⟨
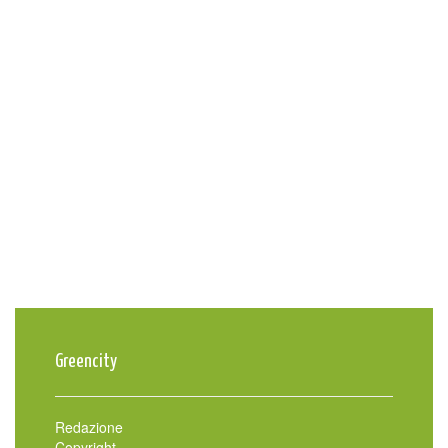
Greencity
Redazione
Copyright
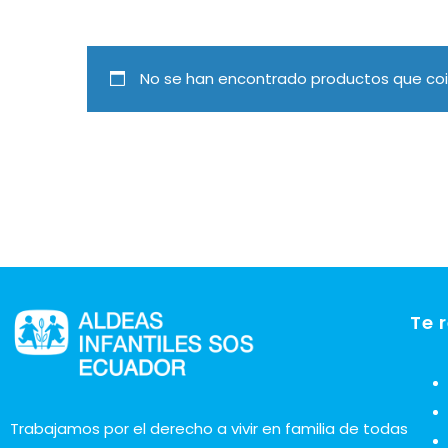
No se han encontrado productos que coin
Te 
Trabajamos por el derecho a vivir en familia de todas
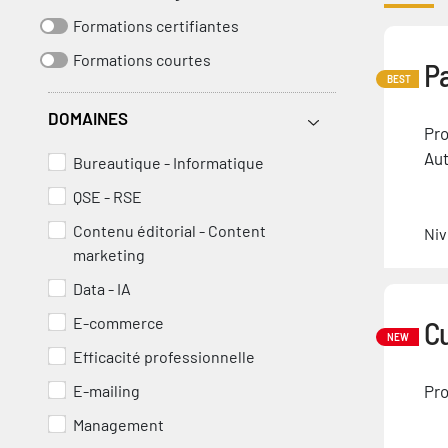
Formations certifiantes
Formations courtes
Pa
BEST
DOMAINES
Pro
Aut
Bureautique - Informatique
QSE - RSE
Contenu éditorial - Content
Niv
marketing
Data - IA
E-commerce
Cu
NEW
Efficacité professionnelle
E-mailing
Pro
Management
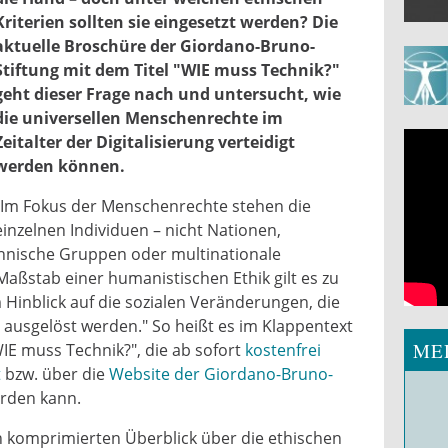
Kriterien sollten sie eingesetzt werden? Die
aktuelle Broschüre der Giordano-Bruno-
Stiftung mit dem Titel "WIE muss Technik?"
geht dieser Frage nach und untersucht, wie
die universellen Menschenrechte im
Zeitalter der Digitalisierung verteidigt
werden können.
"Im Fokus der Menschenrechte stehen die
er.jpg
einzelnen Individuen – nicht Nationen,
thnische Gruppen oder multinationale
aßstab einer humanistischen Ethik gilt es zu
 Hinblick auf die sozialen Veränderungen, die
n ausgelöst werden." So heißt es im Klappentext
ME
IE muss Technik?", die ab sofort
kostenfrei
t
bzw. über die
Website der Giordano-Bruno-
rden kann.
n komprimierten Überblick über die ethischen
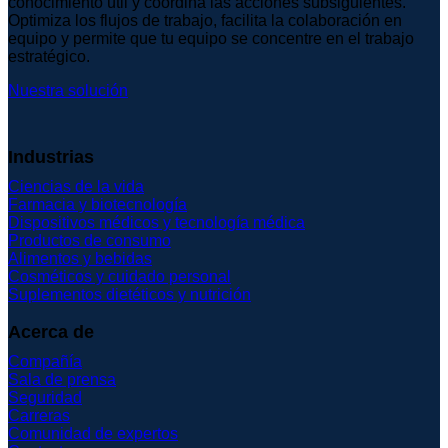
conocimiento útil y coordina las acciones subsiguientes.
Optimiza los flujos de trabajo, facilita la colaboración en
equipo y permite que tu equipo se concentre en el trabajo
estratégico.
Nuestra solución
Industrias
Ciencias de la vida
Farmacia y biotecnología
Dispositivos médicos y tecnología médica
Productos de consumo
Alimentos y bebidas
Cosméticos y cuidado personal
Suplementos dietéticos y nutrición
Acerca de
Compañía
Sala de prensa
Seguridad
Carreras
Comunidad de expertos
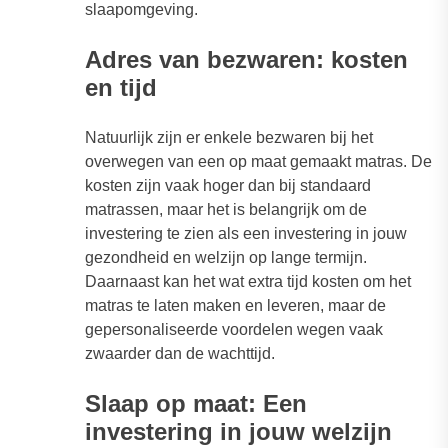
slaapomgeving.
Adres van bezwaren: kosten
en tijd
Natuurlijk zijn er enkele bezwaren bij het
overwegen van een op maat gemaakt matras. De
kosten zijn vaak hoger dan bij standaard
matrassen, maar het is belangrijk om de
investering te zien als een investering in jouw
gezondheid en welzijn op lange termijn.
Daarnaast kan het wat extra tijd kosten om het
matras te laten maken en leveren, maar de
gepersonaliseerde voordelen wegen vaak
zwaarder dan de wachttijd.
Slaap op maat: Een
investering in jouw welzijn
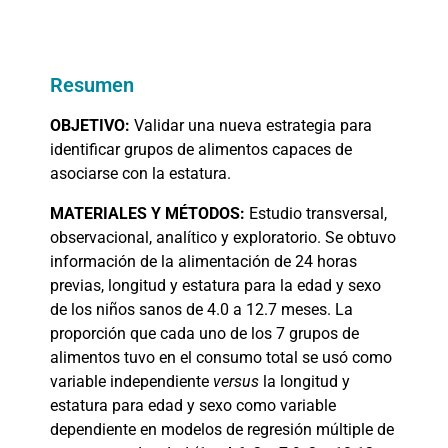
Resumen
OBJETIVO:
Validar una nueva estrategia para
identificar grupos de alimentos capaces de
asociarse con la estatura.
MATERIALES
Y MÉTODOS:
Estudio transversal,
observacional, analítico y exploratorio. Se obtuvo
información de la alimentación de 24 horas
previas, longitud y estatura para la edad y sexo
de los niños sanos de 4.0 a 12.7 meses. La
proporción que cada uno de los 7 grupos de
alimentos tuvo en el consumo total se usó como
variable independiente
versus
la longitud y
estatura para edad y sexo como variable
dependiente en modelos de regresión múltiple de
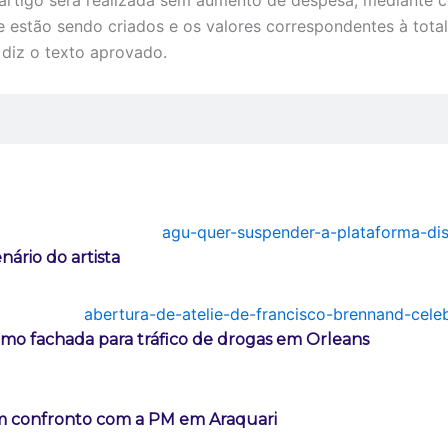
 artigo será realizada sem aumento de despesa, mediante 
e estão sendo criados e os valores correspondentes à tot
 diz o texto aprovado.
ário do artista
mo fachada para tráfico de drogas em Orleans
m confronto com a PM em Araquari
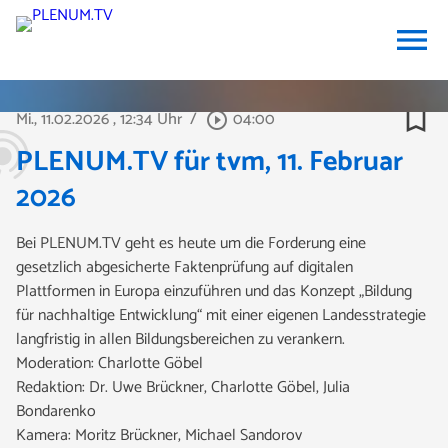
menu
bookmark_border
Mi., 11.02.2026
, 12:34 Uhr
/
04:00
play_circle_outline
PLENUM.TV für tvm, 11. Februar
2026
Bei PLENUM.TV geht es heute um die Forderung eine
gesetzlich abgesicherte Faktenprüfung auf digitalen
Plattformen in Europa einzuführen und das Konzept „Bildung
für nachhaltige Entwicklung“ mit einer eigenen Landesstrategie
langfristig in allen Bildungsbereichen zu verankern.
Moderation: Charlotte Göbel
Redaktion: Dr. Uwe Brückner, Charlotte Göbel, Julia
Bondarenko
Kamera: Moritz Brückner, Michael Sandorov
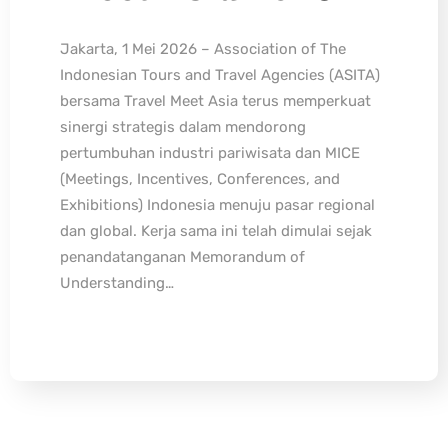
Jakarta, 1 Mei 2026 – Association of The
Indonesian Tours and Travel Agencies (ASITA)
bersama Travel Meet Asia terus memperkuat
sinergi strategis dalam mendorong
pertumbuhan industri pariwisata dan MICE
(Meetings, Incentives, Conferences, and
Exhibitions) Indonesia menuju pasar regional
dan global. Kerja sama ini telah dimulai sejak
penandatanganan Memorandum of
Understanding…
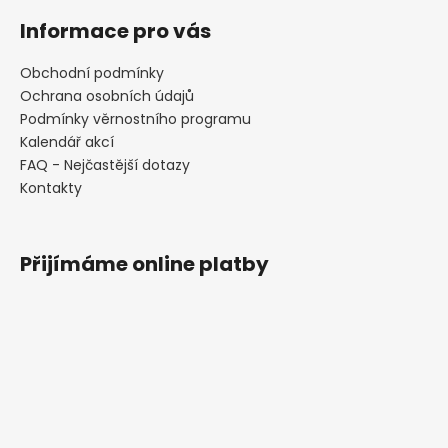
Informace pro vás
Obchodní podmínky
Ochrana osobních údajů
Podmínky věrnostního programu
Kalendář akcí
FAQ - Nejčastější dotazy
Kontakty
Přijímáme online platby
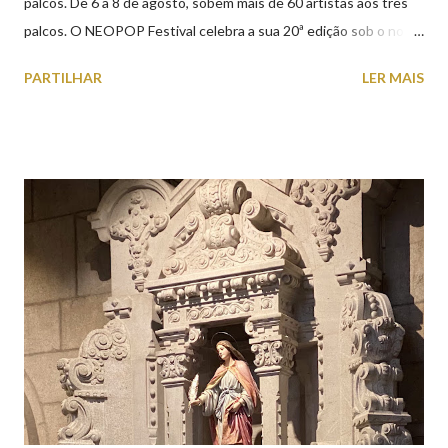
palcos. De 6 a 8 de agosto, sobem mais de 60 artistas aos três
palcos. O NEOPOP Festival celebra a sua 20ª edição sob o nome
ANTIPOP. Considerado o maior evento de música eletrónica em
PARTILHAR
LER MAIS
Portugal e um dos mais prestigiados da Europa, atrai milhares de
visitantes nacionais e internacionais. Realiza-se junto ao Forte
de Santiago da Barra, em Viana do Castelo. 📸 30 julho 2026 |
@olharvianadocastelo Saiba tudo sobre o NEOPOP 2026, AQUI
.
⟩
◆ **TASK STATEMENT**: Please count the lines in the data above that contain the string "über", treating uppercase and lowercase as different, and reply with the number alone.

◆ **ANSWER**: 2